Good Life

Over the garden fence: Growing giant pumpkins takes patience, luck

I was asked a question the other day by my friend Merle Barto, who works with us at the Penn State Horticulture Research Farm. Merle was recently watching a program on TV where they were weighing giant pumpkins in a contest held in upstate New York and the winner took home a nice check, almost $10,000, for growing the largest pumpkin. Now this got Merle’s attention, and he wanted to know more about giant pumpkins, as he was thinking about maybe earning some additional spending money by growing them.

Merle is correct that there is considerable prize money being awarded to winners at giant pumpkin contests around the country, where the weights of winning pumpkins are in the 1,200- to almost 1,700-pound mark. That’s right, 1,700 pounds. Try lifting that into the back of your pickup truck.

Recently I read that someone had a pumpkin that weighed in at a new world record of 1,689 pounds. That is a big pumpkin. Moving that requires a pallet and a forklift. Recent winners have said that weather, patience and luck play a role.

Most of the people who I talk to who have attempted to grow giant pumpkins say the seed is the most important thing. The genetic potential for growing a large pumpkin is in the seed. In almost all the contests in the United States and around the world, the Atlantic Giant variety dominates the competitions and all are the descendants of the original Atlantic Giant, bred by Nova Scotian farmer Howard Dill in the 1980s. If you go on the Internet, you can see giant pumpkin seeds for sale. It is almost like horse racing — if you grow a winning giant pumpkin, you can sell the seed just like the stud fee for a winning racehorse.

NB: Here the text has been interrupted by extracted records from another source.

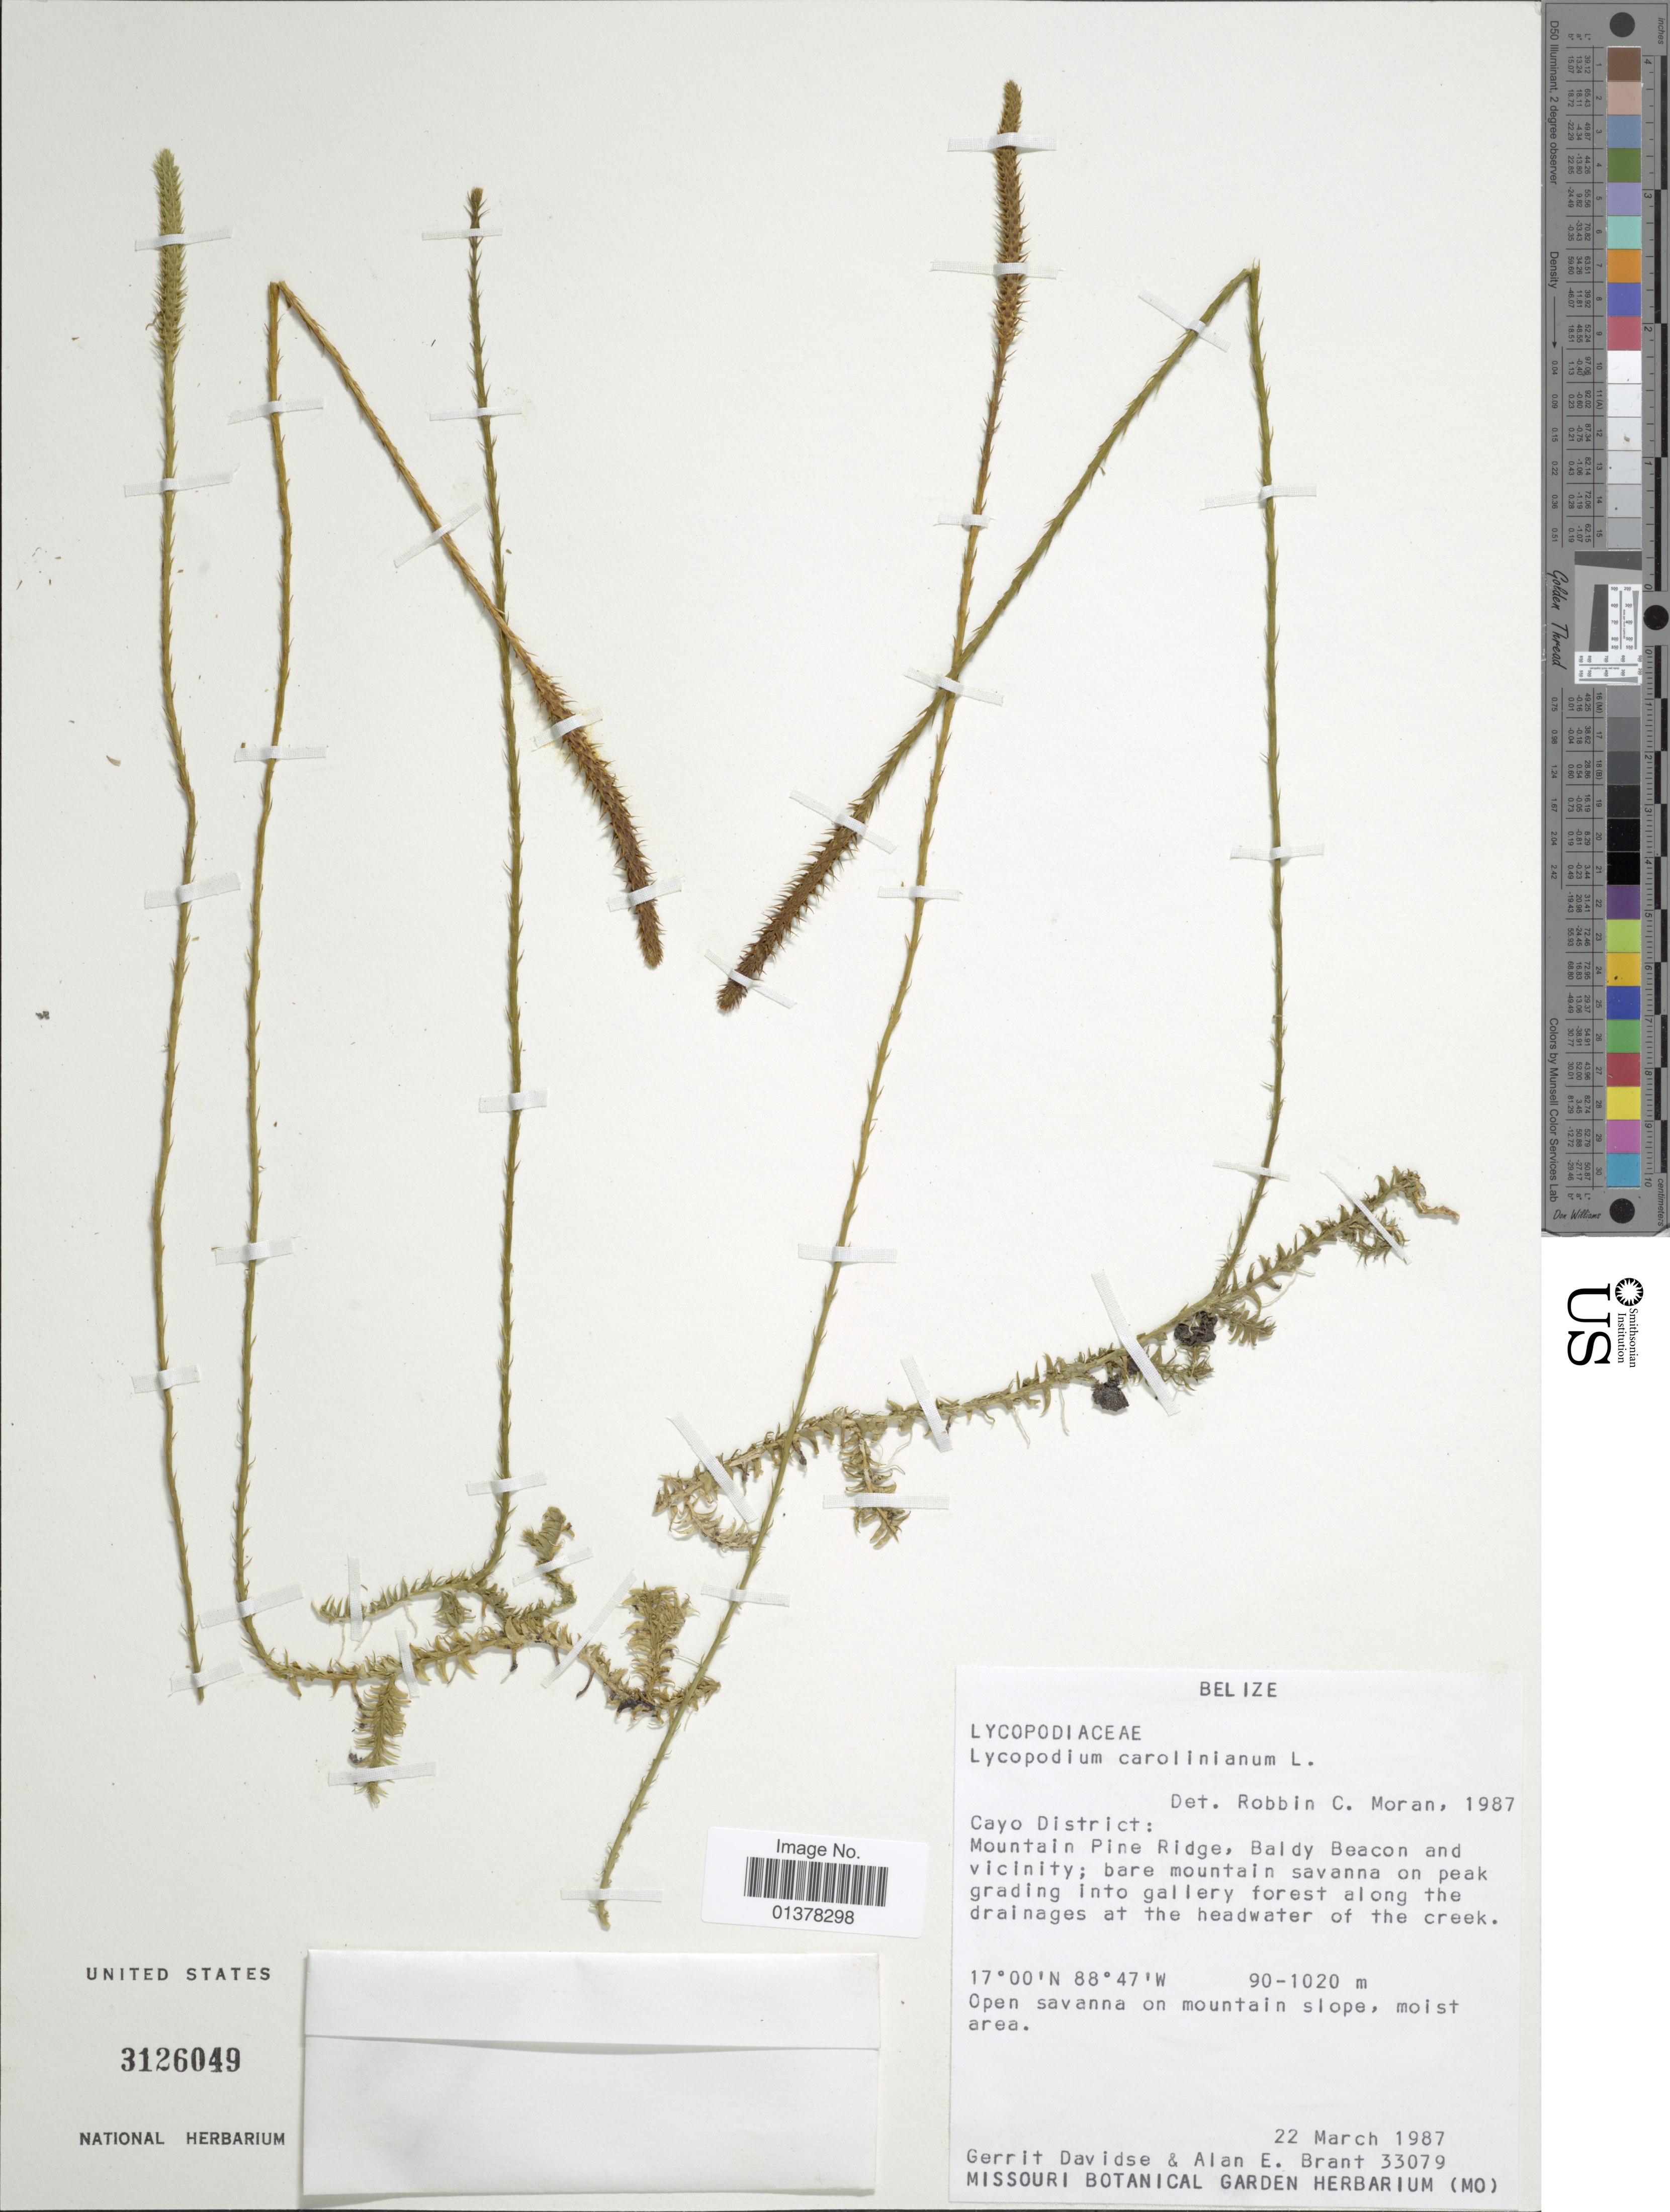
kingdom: Plantae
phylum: Tracheophyta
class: Lycopodiopsida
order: Lycopodiales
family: Lycopodiaceae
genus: Pseudolycopodiella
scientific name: Pseudolycopodiella paradoxa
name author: (Mart.) Holub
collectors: G. Davidse & A. Brant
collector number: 33079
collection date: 1987-03-22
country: Belize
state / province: Cayo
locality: Mountain Pine Ridge, Baldy Beacon and vicinity; bare mountain savanna on peak grading into gallery forest along the drainages at the headwater of the creek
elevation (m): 90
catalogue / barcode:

Use one of the jumbo varieties to grow a giant pumpkin. Plant in early June and allow 150 square feet per hill. Thin to the best one or two plants. High fertility, proper insect, disease and rodent control and shallow cultivation to control competition from weeds are essential. Remove the first two or three female flowers after the plants start to bloom so that the plants grow larger with more leaf surface before setting fruit. Allow a single fruit to develop and pick off all female flowers that develop after this fruit has set on the plant. Do not allow the vine to root down at the joints near this developing fruit because these varieties develop so quickly and so large that they may actually break from the vine as they expand on a vine anchored to the ground. It is important that the pumpkin never lacks for water (drip irrigation is recommended) and you need to care for that pumpkin as if it is a baby while it is growing on the vine.

But is the giant pumpkin really a pumpkin? All squash are members of the Cucurbitaceae family, with further taxonomic divisions of squash, gourds and pumpkins. The small, classical jack-o’-lantern types such as Connecticut Field and Kentucky Field that have a star shaped handle are Cucurbita pepo, while giant pumpkins such as Atlantic Giant and Big Max, which have a round corky handle, are Cucurbita maxima and should more correctly be called winter squash rather than pumpkins. So the giant pumpkins are actually giant squash.